What's Your Frequency?

As I was reading Psalm 119, I became fascinated by verse 164, which says "Seven times a day do I praise thee because of thy righteous judgments."

Recall that this is the longest chapter in the Bible with 176 verses, where practically every verse highlights the attributes of God's word all from the very personal perspective of David, Ezra or Daniel since the author is unknown. This chapter demonstrates raw devotion toward God and his Living Word. It affirms not only the character of the Scriptures, but it affirms that God’s Word reflects the very character of God Himself. The format of Psalm 119 is an alphabetic acrostic, meaning that the first letters of each line in Hebrew follow through the alphabet, 8 lines per letter, thus 8 lines x 22 letters in Hebrew = 176 lines. One message of this psalm is that we are to live a lifestyle that demonstrates obedience to the Lord, who is a God of order (hence the acrostic structure), not of chaos. [Source: gotquestions.org

The Word of God can literally save a life: George Wishart was the Bishop of Edinburgh in the 17th century (not to be confused with another Scot by the same name who was martyred a century earlier). Wishart was condemned to death and would have been executed. But when he was on the scaffold he made use of a custom that allowed the condemned person to choose one psalm to be sung, and he chose Psalm 119. Before two-thirds of the psalm was sung, his pardon arrived and his life was spared. [Source: blueletterbible.org]

Back to verse 164 - what makes a person so emphatic in their declaration of praise? Well, one quick answer is already noted in the verse - it's because of God's righteous judgments. He has seen that God has always done right by Him - He's never left or abandon him.

But there's more. The frequency speaks of devotion; it indicates that God is top of mind and that if He's not, he becomes so. He may be using it as a mechanism to allay anxiety and refocus. Praising God so often must elevate his spirit while acknowledging the sovereignty of God. His praise - whether it is a word, a phrase, a thought a song or a lengthy prayer happens with a notable frequency. Regardless of the length of his praise, it his often. It allows him to starve the flesh and feed the spirit. It equips him to handle what is before him or be grateful for what he's just walked through because the writer of this Psalm had seen his share of troubles.
In trying to take this verse literally, I became aware of how often I could praise God throughout the day.
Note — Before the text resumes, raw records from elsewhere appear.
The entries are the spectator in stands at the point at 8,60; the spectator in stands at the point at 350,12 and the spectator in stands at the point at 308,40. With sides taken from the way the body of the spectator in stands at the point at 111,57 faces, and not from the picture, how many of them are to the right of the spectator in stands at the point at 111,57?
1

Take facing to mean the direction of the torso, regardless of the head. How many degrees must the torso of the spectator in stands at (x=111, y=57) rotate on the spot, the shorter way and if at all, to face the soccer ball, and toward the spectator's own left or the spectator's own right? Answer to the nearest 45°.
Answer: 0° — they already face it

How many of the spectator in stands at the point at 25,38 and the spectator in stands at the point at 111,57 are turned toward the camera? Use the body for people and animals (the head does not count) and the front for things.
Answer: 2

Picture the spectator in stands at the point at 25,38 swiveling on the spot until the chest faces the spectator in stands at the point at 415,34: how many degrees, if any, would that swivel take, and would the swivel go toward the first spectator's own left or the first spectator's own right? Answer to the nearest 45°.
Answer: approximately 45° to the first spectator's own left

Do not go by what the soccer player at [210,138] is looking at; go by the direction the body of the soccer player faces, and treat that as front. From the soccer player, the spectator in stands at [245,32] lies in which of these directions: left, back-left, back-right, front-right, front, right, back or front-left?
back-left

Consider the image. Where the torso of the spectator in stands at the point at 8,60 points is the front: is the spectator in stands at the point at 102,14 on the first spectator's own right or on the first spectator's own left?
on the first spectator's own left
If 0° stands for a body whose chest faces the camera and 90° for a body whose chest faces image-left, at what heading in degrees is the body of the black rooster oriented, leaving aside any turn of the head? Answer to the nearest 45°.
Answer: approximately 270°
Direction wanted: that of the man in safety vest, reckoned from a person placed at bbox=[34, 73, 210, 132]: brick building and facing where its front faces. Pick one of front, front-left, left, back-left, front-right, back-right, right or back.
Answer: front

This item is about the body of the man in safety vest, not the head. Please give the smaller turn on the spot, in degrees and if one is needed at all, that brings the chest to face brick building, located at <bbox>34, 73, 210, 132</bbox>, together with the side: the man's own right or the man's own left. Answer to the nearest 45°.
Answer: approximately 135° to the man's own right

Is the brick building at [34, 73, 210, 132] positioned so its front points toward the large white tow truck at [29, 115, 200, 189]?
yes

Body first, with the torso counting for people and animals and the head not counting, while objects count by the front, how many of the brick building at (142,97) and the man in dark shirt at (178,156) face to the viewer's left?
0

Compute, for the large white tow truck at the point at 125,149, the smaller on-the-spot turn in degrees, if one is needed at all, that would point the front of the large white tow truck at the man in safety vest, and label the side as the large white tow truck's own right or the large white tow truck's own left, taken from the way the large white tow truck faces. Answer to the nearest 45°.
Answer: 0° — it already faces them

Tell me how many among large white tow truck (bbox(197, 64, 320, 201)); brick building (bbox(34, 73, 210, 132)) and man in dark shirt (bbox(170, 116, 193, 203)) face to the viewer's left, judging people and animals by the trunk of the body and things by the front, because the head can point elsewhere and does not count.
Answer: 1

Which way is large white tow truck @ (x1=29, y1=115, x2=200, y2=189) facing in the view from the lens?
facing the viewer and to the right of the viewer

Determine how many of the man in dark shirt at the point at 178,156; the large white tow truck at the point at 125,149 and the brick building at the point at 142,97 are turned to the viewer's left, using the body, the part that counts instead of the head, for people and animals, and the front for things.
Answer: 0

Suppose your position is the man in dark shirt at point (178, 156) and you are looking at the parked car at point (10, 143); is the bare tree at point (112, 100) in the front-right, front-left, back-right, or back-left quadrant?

I definitely started my day with praise and often did the same at the end of the day. That left five times throughout the remainder of the day and the precise among us may figure that to be every three hours. The more cognizant I became for the opportunity to praise, the more I did so. It was freeing and I lost count. I realize that there are opportunities to praise God throughout a day at every turn - when I wake up because I have life, when I go outside to get the newspaper and absorb the quiet beauty of nature in the morning, the mess my daughter makes in her room leads to praise because she has a room; dirty dishes lead to praise because I have a sink and I have a family; my family with all their quirks. Opportunities for praise abound. Other religions have an obligation to prayer, a certain number of times daily, facing a certain direction. God makes no such requirement of you. You can exceed your seven times within an hour! Seven is not a limit, but a reference as to what the writer noted in his life.

It was in the process of being cognizant and being aware, that praising God with regular frequency became a habit. Like the psalmist, I could now say, "Seven times a day I will praise you because of your righteous judgments." (Psalm 119:164)

And my tongue shall declare Your righteousness And Your praise all day long. Psalm 35:28

Praise the LORD! For it is good to sing praises to our God; For it is pleasant and praise is becoming. Psalm 147:1

Is anyone among you suffering? Then he must pray Is anyone cheerful? He is to sing praises. 
James 5:13

How often do you praise? Do you have a reason to praise God?